Montréal abordait réellement sa série contre les Rangers de New-York en tant que favori, fort d’un bilan parfait contre l’équipe d’Alain Vigneault en saison régulière. Avec la perspective d’affronter Ottawa ou Boston ensuite, la route vers la finale de conférence était pour ainsi dire dégagée. Face à des Rangers voués à subir et à tenter leur chance en contre, les matchs de la série ont repris la même recette soir après soir. Montréal dominait largement les débuts de matchs, se heurtant à un Henrik Lundqvist retrouvé après une saison décevante. Incapables de prendre une avance confortable, ou une avance tout court, Montréal a toujours paru s’éteindre au fil des matchs. La trappe des hommes d’Alain Vigneault brisait les offensives des Montréalais et les rapides attaquants new-yorkais devenaient alors de plus en plus dangereux, alors que les jambes des défenseurs des Habs se faisaient lourdes.

La série s’est ainsi transformée en guerre d’attrition, le plan voulu par New-York.
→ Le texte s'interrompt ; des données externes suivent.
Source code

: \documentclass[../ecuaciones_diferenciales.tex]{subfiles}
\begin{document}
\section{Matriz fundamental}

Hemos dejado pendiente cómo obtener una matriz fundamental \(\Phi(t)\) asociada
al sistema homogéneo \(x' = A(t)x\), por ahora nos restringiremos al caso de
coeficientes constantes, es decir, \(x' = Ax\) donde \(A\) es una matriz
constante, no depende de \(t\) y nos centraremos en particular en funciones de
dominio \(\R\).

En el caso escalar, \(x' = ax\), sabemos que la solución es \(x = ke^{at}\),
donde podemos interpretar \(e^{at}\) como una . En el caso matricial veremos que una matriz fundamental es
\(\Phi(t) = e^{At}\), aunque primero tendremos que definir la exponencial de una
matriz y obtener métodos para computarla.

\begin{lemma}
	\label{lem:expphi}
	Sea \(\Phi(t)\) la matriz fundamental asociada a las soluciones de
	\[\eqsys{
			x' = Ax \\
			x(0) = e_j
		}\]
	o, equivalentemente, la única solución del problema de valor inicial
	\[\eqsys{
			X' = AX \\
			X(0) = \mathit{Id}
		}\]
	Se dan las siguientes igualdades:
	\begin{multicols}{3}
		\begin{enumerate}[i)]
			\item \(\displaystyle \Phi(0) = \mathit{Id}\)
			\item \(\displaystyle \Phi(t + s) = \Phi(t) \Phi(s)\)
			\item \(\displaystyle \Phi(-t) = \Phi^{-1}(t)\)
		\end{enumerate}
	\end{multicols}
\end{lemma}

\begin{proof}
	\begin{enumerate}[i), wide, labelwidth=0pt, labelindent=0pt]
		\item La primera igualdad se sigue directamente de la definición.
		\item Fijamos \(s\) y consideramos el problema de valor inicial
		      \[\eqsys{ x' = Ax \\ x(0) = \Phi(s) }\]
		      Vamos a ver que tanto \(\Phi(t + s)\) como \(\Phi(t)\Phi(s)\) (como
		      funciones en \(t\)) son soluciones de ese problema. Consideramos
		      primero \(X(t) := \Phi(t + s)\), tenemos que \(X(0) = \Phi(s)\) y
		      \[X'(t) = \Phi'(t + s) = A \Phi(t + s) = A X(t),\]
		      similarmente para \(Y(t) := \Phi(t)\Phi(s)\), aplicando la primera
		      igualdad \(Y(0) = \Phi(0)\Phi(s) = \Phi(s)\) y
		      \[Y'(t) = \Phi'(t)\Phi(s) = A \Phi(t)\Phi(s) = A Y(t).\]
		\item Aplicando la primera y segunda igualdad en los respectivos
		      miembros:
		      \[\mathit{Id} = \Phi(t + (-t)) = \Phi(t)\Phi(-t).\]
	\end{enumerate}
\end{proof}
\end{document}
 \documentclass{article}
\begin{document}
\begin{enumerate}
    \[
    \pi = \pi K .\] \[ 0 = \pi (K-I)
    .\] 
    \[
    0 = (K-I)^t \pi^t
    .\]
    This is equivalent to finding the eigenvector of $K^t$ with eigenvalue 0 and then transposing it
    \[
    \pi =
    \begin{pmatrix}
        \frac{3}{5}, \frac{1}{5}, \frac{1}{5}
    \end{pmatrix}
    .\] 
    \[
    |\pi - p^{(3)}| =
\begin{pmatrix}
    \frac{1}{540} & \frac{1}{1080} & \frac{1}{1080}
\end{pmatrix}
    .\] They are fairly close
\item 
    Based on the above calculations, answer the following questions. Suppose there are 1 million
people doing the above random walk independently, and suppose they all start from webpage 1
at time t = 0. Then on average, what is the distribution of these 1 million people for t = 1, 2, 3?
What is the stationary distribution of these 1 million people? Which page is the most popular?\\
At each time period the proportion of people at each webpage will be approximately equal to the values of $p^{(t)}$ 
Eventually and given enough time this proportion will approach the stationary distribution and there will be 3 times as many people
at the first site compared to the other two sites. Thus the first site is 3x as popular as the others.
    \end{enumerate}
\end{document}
Les deux gardiens ont livré des performances très solides mais seul Lundqvist a pu propulser les siens vers la victoire. Sans cela, il est probable que Montréal passait au tour suivant mais telles sont les séries de la NHL. Lundqvist est bien redescendu sur terre dès le tour suivant mais c’était trop tard pour Montréal. Les Canadiens peuvent cependant ne s’en prendre qu’à eux-mêmes pour s’être mis des bâtons dans les roues en alignant les joueurs acquis en mars. Les 10 à 12 minutes jouées par Ott, King and co étaient autant de minutes tranquilles pour les Blueshirts. Les rapides Andrighetto (échangé au Colorado) ou le jeune Hudon auraient été autant de cartouches supplémentaires alors qu’un petit but aurait pu faire tourner le cours de cette série. 

 

En résumé : Une occasion ratée mais on chamboule tout

Le constat final aurait pu être simplement fataliste. Les voyants de la saison régulière étaient presque tous au vert, surtout avec l’arrivée de Claude Julien, et échouer face à un gardien en feu arrive chaque année en séries (demandez à Minnesota). Malgré cela, Marc Bergevin a encore choisi de modifier en profondeur son effectif en vue de la saison prochaine. Est-ce là une vraie vision stratégique pour plaire à Claude Julien ? Ou bien comme l’été dernier des tentatives éparses d’améliorer l’équipe, et de calmer la grogne montante autour de son bilan ? L’avenir le dira mais l’inquiétude concernant Montréal vient avant tout de son administration.